Everything in the earth is the Lord's. It all belongs to Him. Sometimes I want to take things that are His, and He says, "No." I get upset and keep trying because I really want it. He continues to push my hand away and says, "No. That's mine and you may not have it." Honestly, I really would love a dishwasher, endless supply of cheddar cheese, Krispy Kreme donuts, and vehicles that never break down. I would love my oldest child sitting at the Thanksgiving table, and to hear my Dad's voice once more. But those things belong to God. He has chosen to say, "No, you may not have it." Do I keep grabbing at those things like Dina grabbing in my bag?
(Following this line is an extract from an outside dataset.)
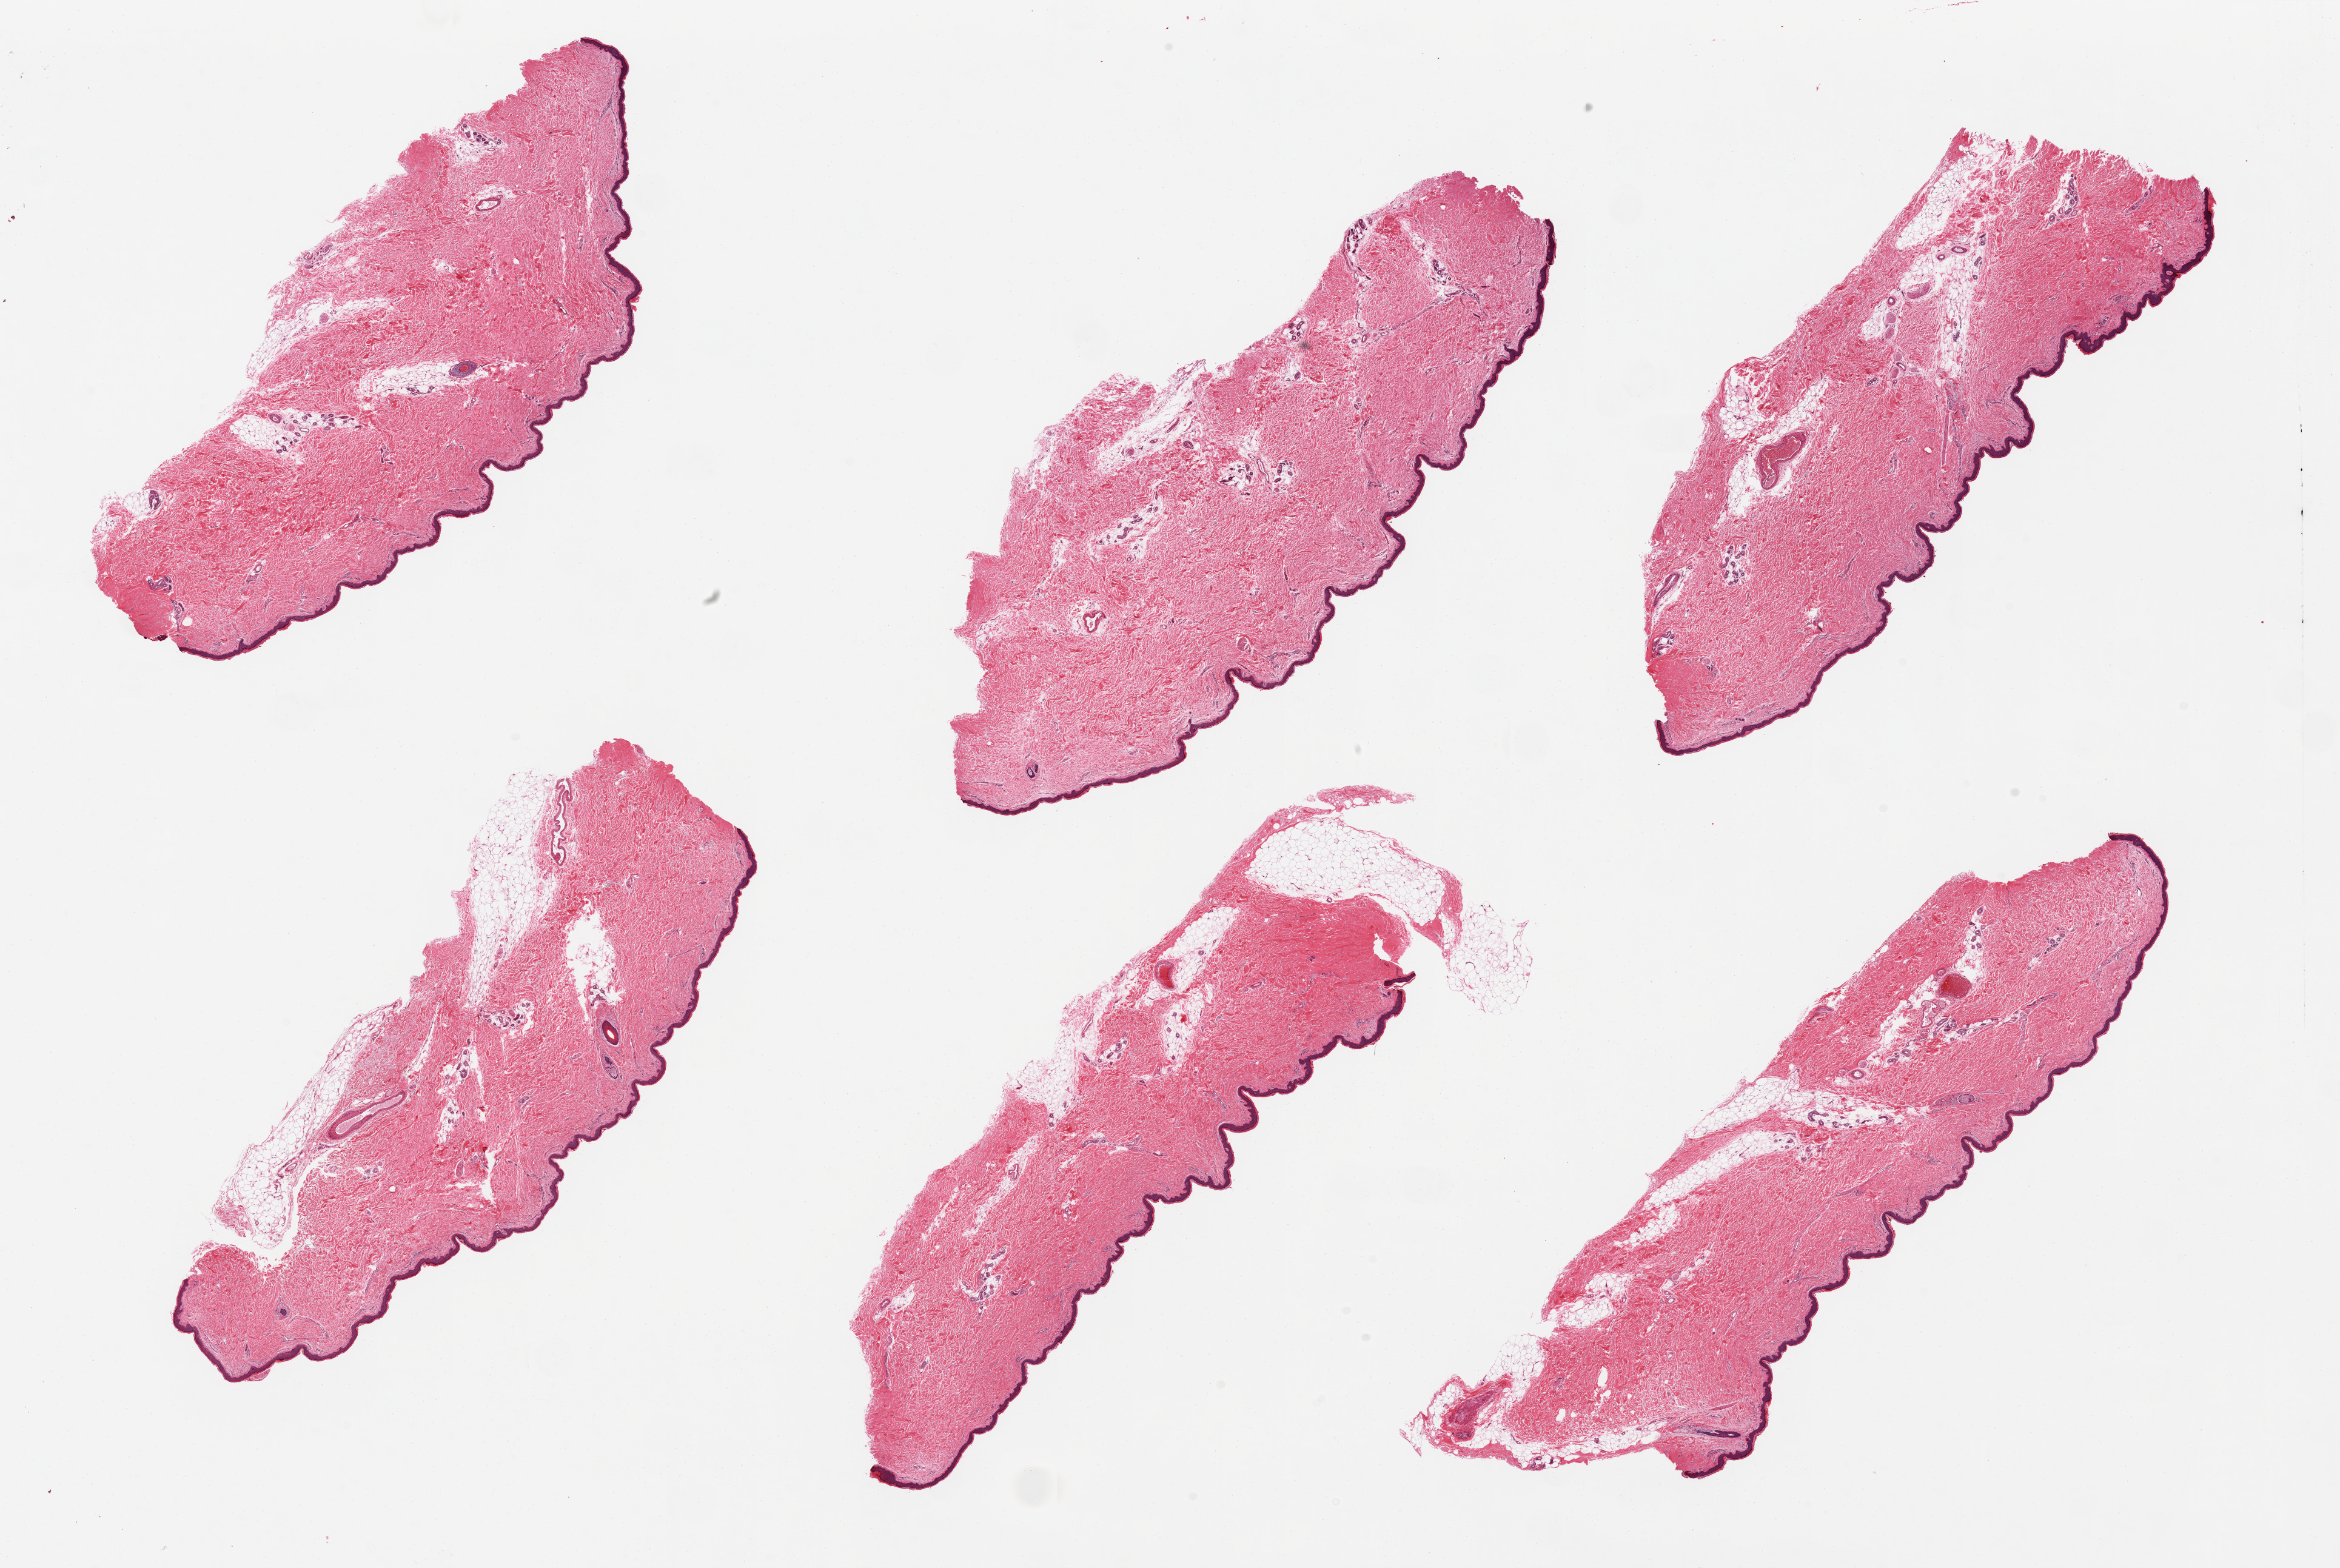
Haematoxylin and eosin whole-slide image — low-resolution overview of the scanned area, about 30.5 x 20.5 mm; PAXgene-fixed, paraffin-embedded tissue; sampled site (target tissue): skin of lower leg; tissue donor sample. Male donor.
- review note (as recorded): 6 pieces, some pieces include up to 10% attached and internal adipose tissue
Sometimes He lets me have some things to "play" with. They are still His, though. Sometimes He finds me destroying His property and not taking care of it like I should. I think of my time. It's actually His time because I belong to Him. Sometimes I waste time. Much like Dina coloring in the hymnal, I abuse His property of time.
I think of my husband and children. They really don't belong to me. They belong to Him. Am I treating them with the respect I should? I would never color in the church hymnals, but do I color on the hearts of my family with my words?
I think of the home He has allowed me to live in. Am I taking care of it? Am I using it for His glory?
I think of the ministry. It's not my ministry. It's His. Do I give my best? Do I do damage to His ministry with my actions?
The "fulness" of the earth is His. That means whatever is in the earth belongs to Him. Do I respect His property? Do I take without permission? Do I damage His property?
Just as I think Dina is worth the time and effort to train, God also thinks that of me. I want to be teachable.